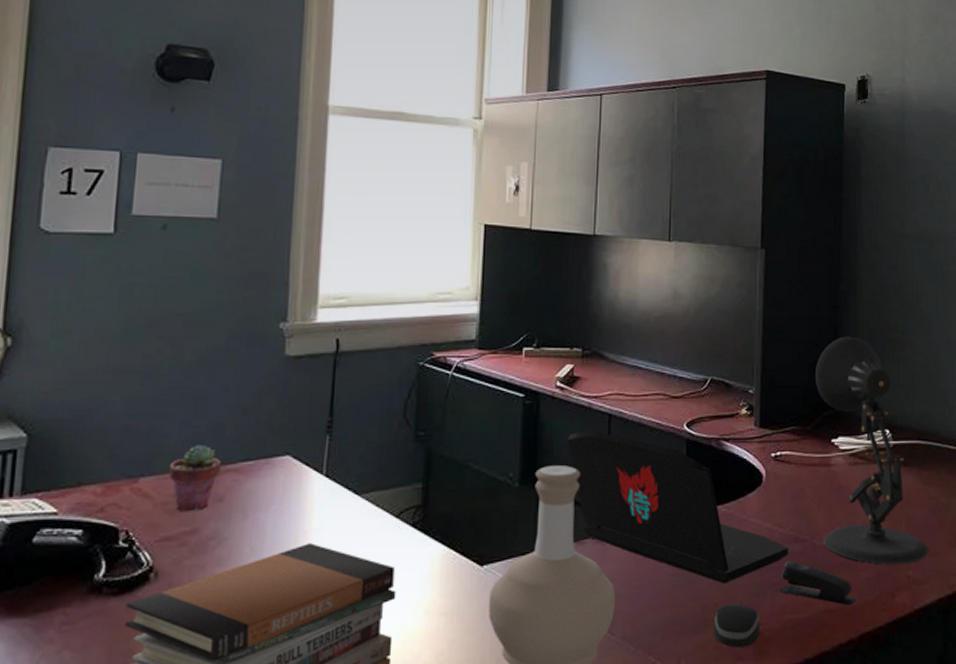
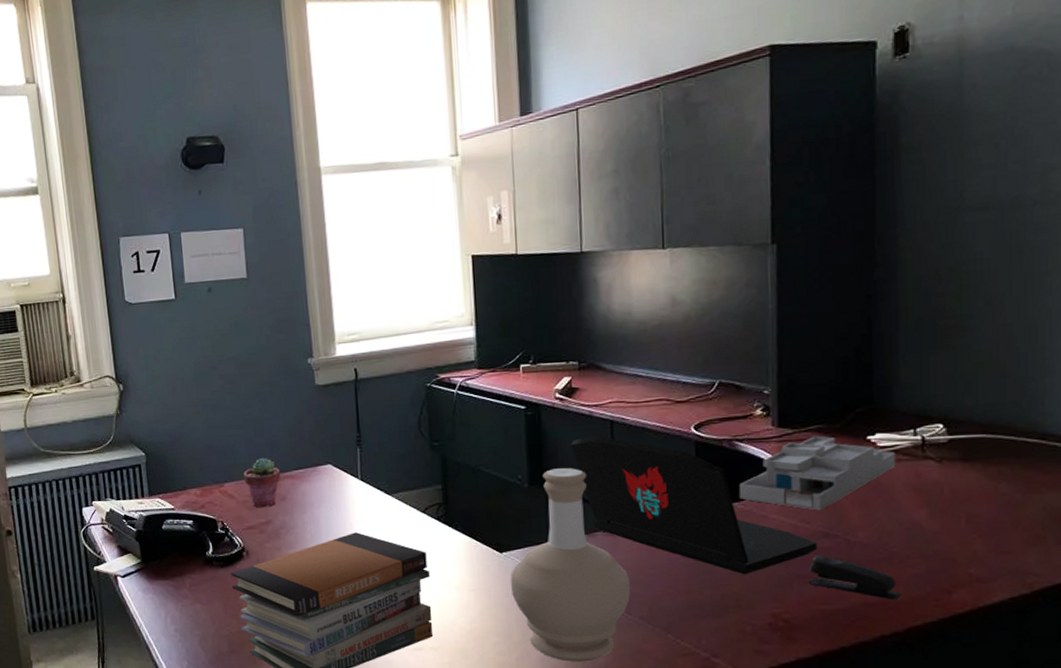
computer mouse: present [713,603,760,648] -> none [734,593,787,632]
desk organizer: none [723,437,853,514] -> present [738,435,896,511]
desk lamp: present [815,336,928,565] -> none [844,327,996,562]

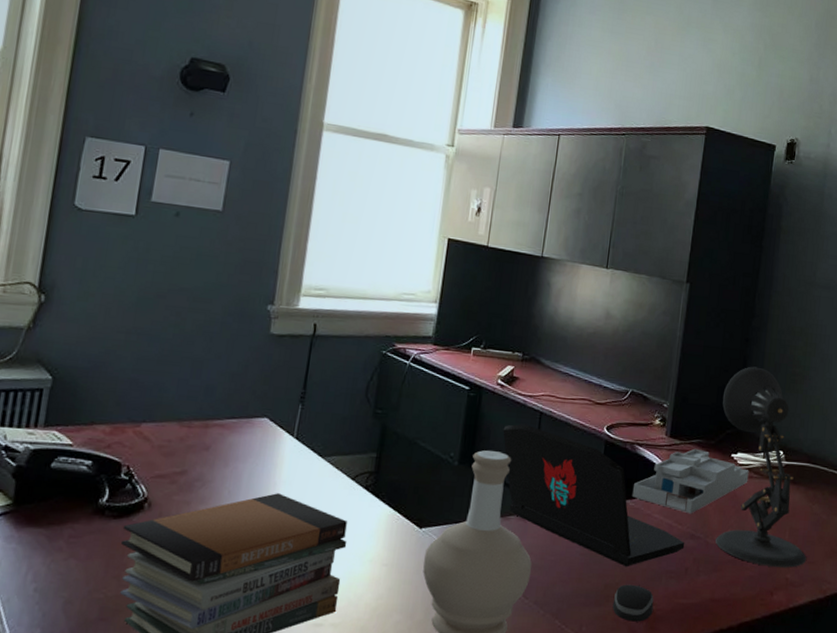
potted succulent: present [243,458,281,508] -> none [166,401,210,457]
computer mouse: none [734,593,787,632] -> present [612,584,654,622]
stapler: present [809,556,902,599] -> none [674,554,739,597]
desk lamp: none [844,327,996,562] -> present [715,366,806,568]

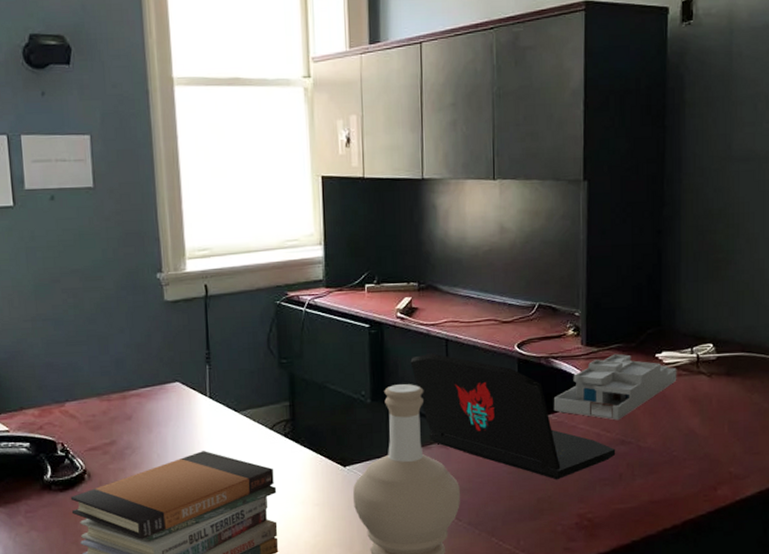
computer mouse: present [612,584,654,622] -> none [548,495,590,531]
desk lamp: present [715,366,806,568] -> none [638,259,750,463]

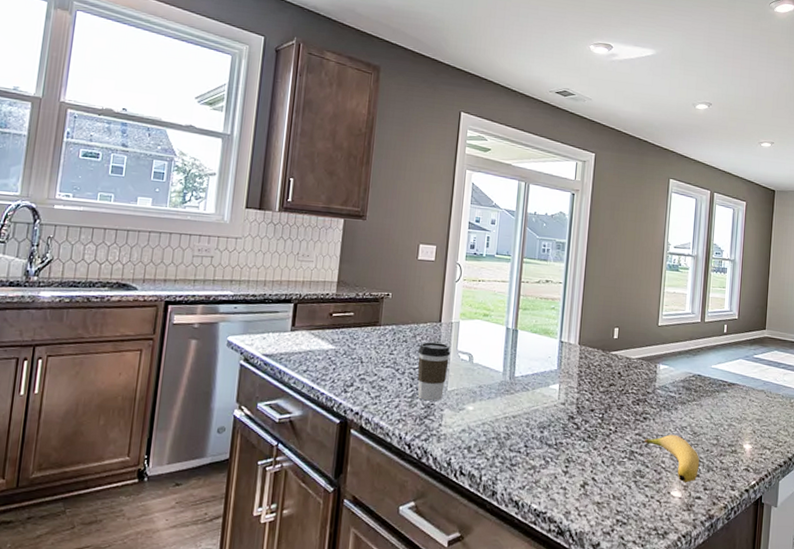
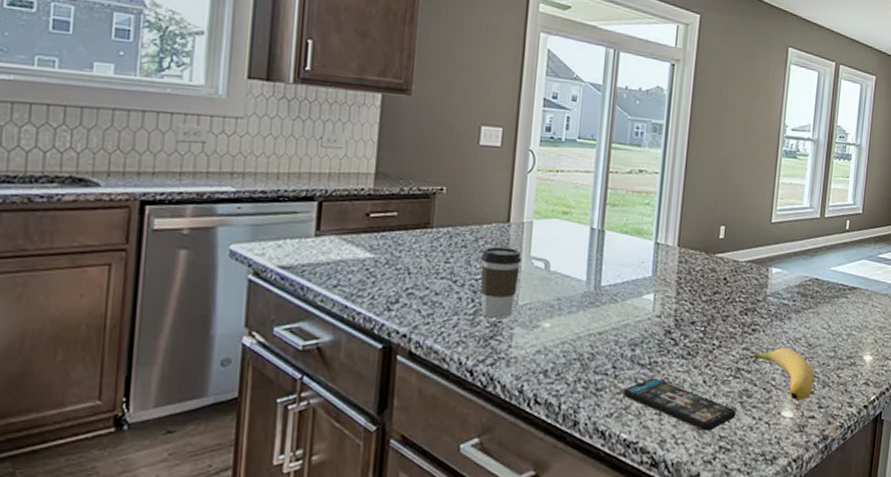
smartphone: none [533,456,631,506] -> present [623,378,736,431]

══════

Leaving every picture aside, transcribe exactly the lines from the one that contains "desk lamp: none" through the final line of the listing above, inclusive.

desk lamp: none [844,327,996,562] -> present [715,366,806,568]

computer mouse: present [612,584,654,622] -> none [548,495,590,531]
desk lamp: present [715,366,806,568] -> none [638,259,750,463]

smartphone: none [533,456,631,506] -> present [623,378,736,431]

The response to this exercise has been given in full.